The Patriot Post® · In Brief: Breaking Wind
Wind and solar are the two leading renewable energy sources that climate alarmists love to point to as the means of producing emissions-free energy. However, a recent turbine disintegration episode exposes the fact that wind power is not all it’s cracked up to be.
Journalist and author Robert Bryce digs into the issue following the breaking of a wind turbine blade off the Massachusetts coast some 14 miles from Nantucket.
The news of the possible litigation, which the Nantucket Current published on Saturday, comes less than a week after tons of debris from the broken wind turbine blade that was part of the massive offshore project began washing ashore on the island. The pollution forced the town to temporarily close many of its beaches during the peak summer tourist season while the debris was removed. The beaches have since reopened.
The NGOs have been shameless in their collusion with foreign corporations, including oil companies like Equinor and Total, that are eagerly queueing up to collect billions in federal tax credits. But the turbine blade failure at Vineyard Wind is only part of a broader crisis facing Big Wind, both onshore and offshore. Before I talk about that crisis, and hurricanes, a bit of background is needed.
The Vineyard Wind project promises to produce some 800 megawatts of power via the installation of 62 wind turbine platforms on the Eastern Seaboard. And local residents are increasingly unhappy about this “green energy” boondoggle.
One of the reasons for the anger is obvious: the turbine blade began disintegrating on Saturday evening and sent some 17 cubic yards of debris into the ocean. But the owners of Vineyard Wind didn’t notify officials in Nantucket until Monday at about 5 pm. On Tuesday, the Bureau of Safety and Environmental Enforcement, which is part of the Interior Department, issued a stop work order at Vineyard Wind, “until further notice.”
But the bigger problem for wind power is physics.
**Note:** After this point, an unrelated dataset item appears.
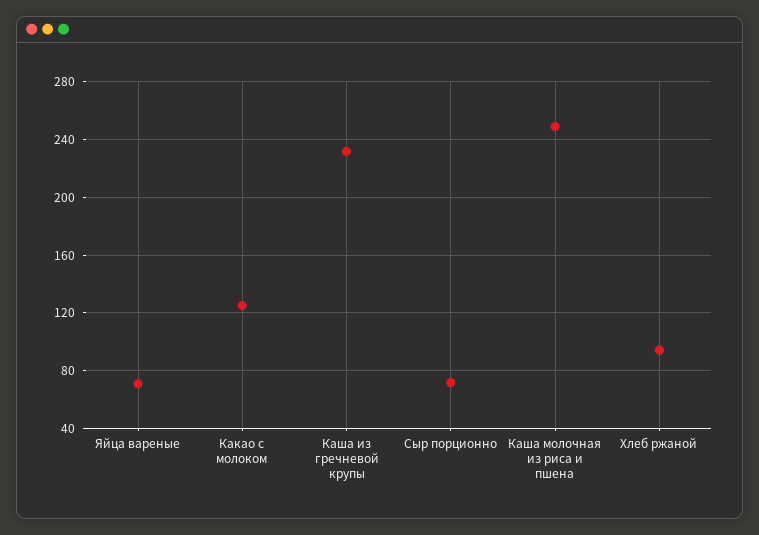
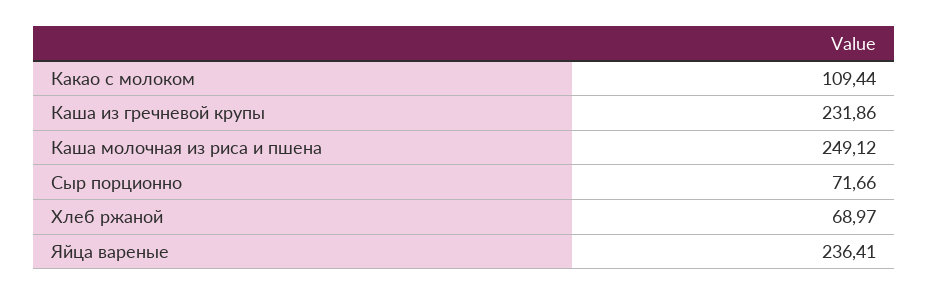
Яйца вареные: 70 -> 236.41
Какао с молоком: 125 -> 109.44
Хлеб ржаной: 95 -> 68.97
In addition to the public relations disaster at Vineyard Wind, Big Wind is facing a crisis caused by simple physics. The turbines now being deployed onshore and offshore are failing far sooner than expected. Why? They have gotten too big. Yes, bigger wind turbines are more efficient than their smaller cousins. But the larger the turbine, the more its components get hit by the stresses that come with their size and weight. The GE Vernova Haliade-X wind turbine used at Vineyard Wind stands 260 meters high and sweeps an area of 38,000 square meters. That means the turbine captures wind energy over an area five times larger than a soccer pitch.
The massive size of these turbines makes the production and maintenance costs of these wind farms prohibitive but for billions in tax credits.
Among the most disgusting aspects of the offshore wind scam — including the fact that foreign companies are collecting billions of dollars in tax credits so they can industrialize our oceans and do harm to our fisheries, and the critically endangered North Atlantic Right Whale — is that the current disaster was easily foreseen. Just 16 months ago, during the CERAWeek energy conference in Houston, the CEO of NextEra Energy, John Ketchum, called offshore wind “a bad bet.”
The silver lining of the recent Vineyard Wind disaster is that it is serving to expose “green energy” for the boondoggle that it is.